Start of Excerpt provided

Chesapeake Quarterly
Portrait of an Undergraduate Scientist
A Summer in the Marsh
JONATHAN BERLIN
Keala Cummings peers through cutting grass - photo by Lora Harris
Keala Cummings peers through cutting grass at Jug Bay, where she did summer fieldwork. Credit: Lora Harris.

AN OSPREY SOARS at high altitude above the Patuxent River in southern Maryland. Tucking its mottled brown and white wings, the bird of prey plummets. It dives four times, moving in a straight line upriver, until it emerges clutching a fish. Fighting gravity, the osprey beats its wings and wheels toward golden spires of wild rice on the western bank.

The osprey is one standout in the rich biological community of Jug Bay. This tidal fresh marsh, located just 20 miles southeast of Washington, D.C., is both far enough downstream to experience daily tides and far enough upriver to avoid the infiltration of salt. And without the salinity that limits the biodiversity of saltwater marshes closer to the Atlantic Ocean, a large number of species flourish.

This biodiversity is why Keala Cummings, a rising senior at Scripps College in southern California, spent the summer researching the marsh at Jug Bay Wetlands Sanctuary on the eastern bank of the river. As part of the Research Experiences for Undergraduates (REU) program, administered by Maryland Sea Grant and funded by the National Science Foundation, she conducted a pilot study that will help scientists adapt a predictive model of the relatively simple saltwater marsh to the more complex tidal freshwater marsh. Cummings researched one component of that model — the effect of diverse plant shapes on the capture of free-floating sediment in the river.

"Freshwater marshes are just amazing," says Cummings' mentor Lora Harris, an expert in ecosystem modeling at the UMCES Chesapeake Biological Laboratory in Solomons, Maryland. Unlike the saltwater marsh, where spaghetti-like Spartina patens and stiff, reed-like Spartina alterniflora are the main species, there's a huge diversity of broadleaf plants, she says.

End of Excerpt provided

> **Task to carry out**
Pick up the article on Keala Cummings' summer marsh research at Jug Bay and continue it past its final sentence, the one about the huge diversity of broadleaf plants.

Start of The data

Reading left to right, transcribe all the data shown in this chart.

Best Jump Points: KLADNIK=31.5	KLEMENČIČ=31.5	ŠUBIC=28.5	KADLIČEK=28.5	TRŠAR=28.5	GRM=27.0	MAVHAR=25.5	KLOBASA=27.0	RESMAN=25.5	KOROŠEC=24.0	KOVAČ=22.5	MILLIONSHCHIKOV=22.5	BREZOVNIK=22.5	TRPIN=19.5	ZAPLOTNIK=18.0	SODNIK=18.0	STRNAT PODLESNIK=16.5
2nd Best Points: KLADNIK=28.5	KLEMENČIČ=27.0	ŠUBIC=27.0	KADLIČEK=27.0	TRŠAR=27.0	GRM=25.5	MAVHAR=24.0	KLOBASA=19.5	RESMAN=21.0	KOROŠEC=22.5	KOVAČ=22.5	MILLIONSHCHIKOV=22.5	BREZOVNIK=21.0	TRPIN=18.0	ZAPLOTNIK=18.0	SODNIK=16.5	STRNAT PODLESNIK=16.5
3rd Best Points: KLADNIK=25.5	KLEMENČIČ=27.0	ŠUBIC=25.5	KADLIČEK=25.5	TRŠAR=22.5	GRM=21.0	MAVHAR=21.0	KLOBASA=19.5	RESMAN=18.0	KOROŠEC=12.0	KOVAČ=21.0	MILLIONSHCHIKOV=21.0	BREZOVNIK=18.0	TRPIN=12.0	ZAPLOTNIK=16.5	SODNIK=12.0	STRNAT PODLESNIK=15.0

End of The data

> **Written answer**
According to Cummings, these plants serve as a "catcher's mitt" for the suspended sediment in the Patuxent River. "As soon as all this free-floating plant debris and organic matter hits the marsh," she says, "it physically hits the plants and gets caught." She adds that the plants slow down the water as well, so that suspended solids sink and settle on the marsh floor.

To find out just how much sediment the plants of Jug Bay capture, Cummings spent four days wading in the marsh. A self-described "hardcore backpacker," she was excited to get her feet wet. She wears her misadventures in the marsh as a badge of pride, not pity.

One day Harris lowered her off the dock at Observation Creek in Jug Bay, and Cummings found herself in the midst of a patch of cutting grass — a plant that can cause a troublesome rash. A leaf blade poked her in the left eye, leaving a burning pain.

 

Spadderdock
A plant with the unlikely name of spadderdock may help to preserve the Jug Bay marsh by capturing silt. Credit: Keala Cummings.

Next time, Harris helped Cummings mount a defense against the plant. "I got this towel, I got a cape and a pole to beat the cutting grass with," says Cummings, her dark brown eyes full of mirth. "I felt like a superhero." After whacking through a 30-foot swath of cutting grass, she emerged in one piece. "It's like backpacking — constantly testing yourself and finding the joy in adversity," she adds.

Cummings braved the cutting grass to collect plant specimens in quarter-meter squares along two lines stretching from the Patuxent River to the upland side of the marsh. She also collected sediment that settled on white tiles beneath the plants. Finally, for comparative purposes, she measured free-floating sediment in each square.

For her lab work, Cummings meticulously washed the sediment from the plants she'd collected, filtering it and measuring its mass. To this she added sediment from the tiles. She used these numbers to calculate a ratio of sediment-capturing efficiency in each square. Finally, she traced each plant to determine its surface area.

Cummings expected that as plant surface area increased, so would the amount of sediment captured. Instead, she found no correlation. On a community level, however, one plant with elongated heart-shaped leaves showed particular promise. Spadderdock, although less dense than other plants in the marsh, collected significantly more sediment. It also happens to occupy the low marsh, the area beside the river channel. "It's possible that the marsh evolved this way to protect the areas most vulnerable to being submerged," she suggests.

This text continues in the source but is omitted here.